For reference, a full service will cost anywhere from £150 depending on the make and model of car. This does not include any replacement parts that need to be fitted as a result. A MOT test will cost between £30 and £50 without including any replacement parts detected as necessary in order to pass the vehicle. It’s a good idea to also get an interim service for your car if you can. This helps ensure your vehicle is always topped up and running smoothly. Interim services cost between £70 to £200.
Overall costs new drivers need to think about
According to research by comparethemarket.com, the combined costs of purchasing a car and associated expenses, including insurance, maintenance, breakdown cover and petrol, mean that new drivers between 17-24 year old drivers spend over £4,750 in the first year of owning a car.
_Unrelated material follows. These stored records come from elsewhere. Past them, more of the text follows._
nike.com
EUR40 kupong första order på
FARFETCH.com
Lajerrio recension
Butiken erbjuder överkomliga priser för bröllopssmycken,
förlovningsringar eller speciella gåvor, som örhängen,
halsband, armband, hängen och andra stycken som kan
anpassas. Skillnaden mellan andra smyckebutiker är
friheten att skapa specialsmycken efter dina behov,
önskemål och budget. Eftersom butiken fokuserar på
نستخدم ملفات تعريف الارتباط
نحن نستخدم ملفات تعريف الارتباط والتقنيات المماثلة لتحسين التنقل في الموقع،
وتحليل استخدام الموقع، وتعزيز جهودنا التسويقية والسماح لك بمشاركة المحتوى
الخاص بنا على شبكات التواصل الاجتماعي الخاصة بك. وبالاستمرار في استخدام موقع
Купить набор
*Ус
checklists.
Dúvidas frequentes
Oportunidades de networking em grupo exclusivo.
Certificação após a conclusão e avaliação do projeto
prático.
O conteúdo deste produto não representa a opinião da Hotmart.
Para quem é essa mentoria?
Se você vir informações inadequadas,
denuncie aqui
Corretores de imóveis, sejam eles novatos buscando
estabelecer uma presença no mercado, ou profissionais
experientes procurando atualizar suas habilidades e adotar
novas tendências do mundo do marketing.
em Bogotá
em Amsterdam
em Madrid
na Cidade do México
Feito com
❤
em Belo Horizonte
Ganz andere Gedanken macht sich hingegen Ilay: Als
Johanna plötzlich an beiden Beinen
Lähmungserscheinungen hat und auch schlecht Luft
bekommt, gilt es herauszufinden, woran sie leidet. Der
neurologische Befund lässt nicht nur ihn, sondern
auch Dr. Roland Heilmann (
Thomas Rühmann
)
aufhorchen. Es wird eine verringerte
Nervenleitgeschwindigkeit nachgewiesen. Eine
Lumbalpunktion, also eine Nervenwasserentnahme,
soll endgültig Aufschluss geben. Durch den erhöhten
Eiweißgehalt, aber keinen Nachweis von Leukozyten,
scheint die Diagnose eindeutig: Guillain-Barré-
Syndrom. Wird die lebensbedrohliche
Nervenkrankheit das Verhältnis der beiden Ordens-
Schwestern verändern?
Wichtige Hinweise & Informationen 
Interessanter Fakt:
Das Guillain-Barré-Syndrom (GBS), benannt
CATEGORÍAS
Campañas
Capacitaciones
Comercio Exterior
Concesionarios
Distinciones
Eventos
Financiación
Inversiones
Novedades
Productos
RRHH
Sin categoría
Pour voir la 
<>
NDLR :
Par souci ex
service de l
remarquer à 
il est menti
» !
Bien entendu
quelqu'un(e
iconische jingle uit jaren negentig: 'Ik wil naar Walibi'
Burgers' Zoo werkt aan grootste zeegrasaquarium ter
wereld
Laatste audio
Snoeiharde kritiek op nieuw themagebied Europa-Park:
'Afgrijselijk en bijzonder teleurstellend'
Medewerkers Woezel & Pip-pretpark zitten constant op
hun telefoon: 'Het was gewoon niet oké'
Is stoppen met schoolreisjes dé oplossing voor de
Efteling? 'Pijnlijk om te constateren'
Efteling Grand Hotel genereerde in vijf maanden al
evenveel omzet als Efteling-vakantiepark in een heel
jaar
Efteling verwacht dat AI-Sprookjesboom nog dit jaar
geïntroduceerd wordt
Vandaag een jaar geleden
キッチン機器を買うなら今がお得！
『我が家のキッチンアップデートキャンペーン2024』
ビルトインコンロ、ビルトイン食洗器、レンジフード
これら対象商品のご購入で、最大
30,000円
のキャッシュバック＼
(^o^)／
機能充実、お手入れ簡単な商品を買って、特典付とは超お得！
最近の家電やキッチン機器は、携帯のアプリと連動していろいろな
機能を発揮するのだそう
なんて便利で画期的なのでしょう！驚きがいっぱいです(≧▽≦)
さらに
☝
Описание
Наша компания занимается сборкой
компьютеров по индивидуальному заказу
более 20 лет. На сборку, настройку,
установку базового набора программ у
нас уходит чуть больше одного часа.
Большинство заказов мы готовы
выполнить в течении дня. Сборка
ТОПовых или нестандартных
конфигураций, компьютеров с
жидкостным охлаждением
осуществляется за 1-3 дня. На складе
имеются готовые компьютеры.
And then £2,200 every year after that.
All things considered, car ownership can be an expensive minefield. Where possible ensuring you minimise the risk of expensive repairs can help you budget better. Purchasing or leasing a newer car complete with a manufacturer’s warranty will help you avoid nasty surprises.
Leasing a car can help you to budget better.
You will pay a fixed monthly fee to hire a brand new car. A brand new car comes with perks such as a warranty. This is usually for the duration of the lease. Meaning that any major faults or problems with the vehicle will not be chargeable to you. Instead, the manufacturer will repair the vehicle parts covered under warranty. Another perk is that newer cars have lower emissions and better fuel economy. This will reduce your cost of road tax and the amount you spend on fuel too.
New cars don’t require an MOT in the first 3 years either, so this is another cost saved by choosing to lease a new car over buying second hand. Whatever you decide, be sure to weigh up the pros and cons of leasing vs buying a car and make a decision based on your situation.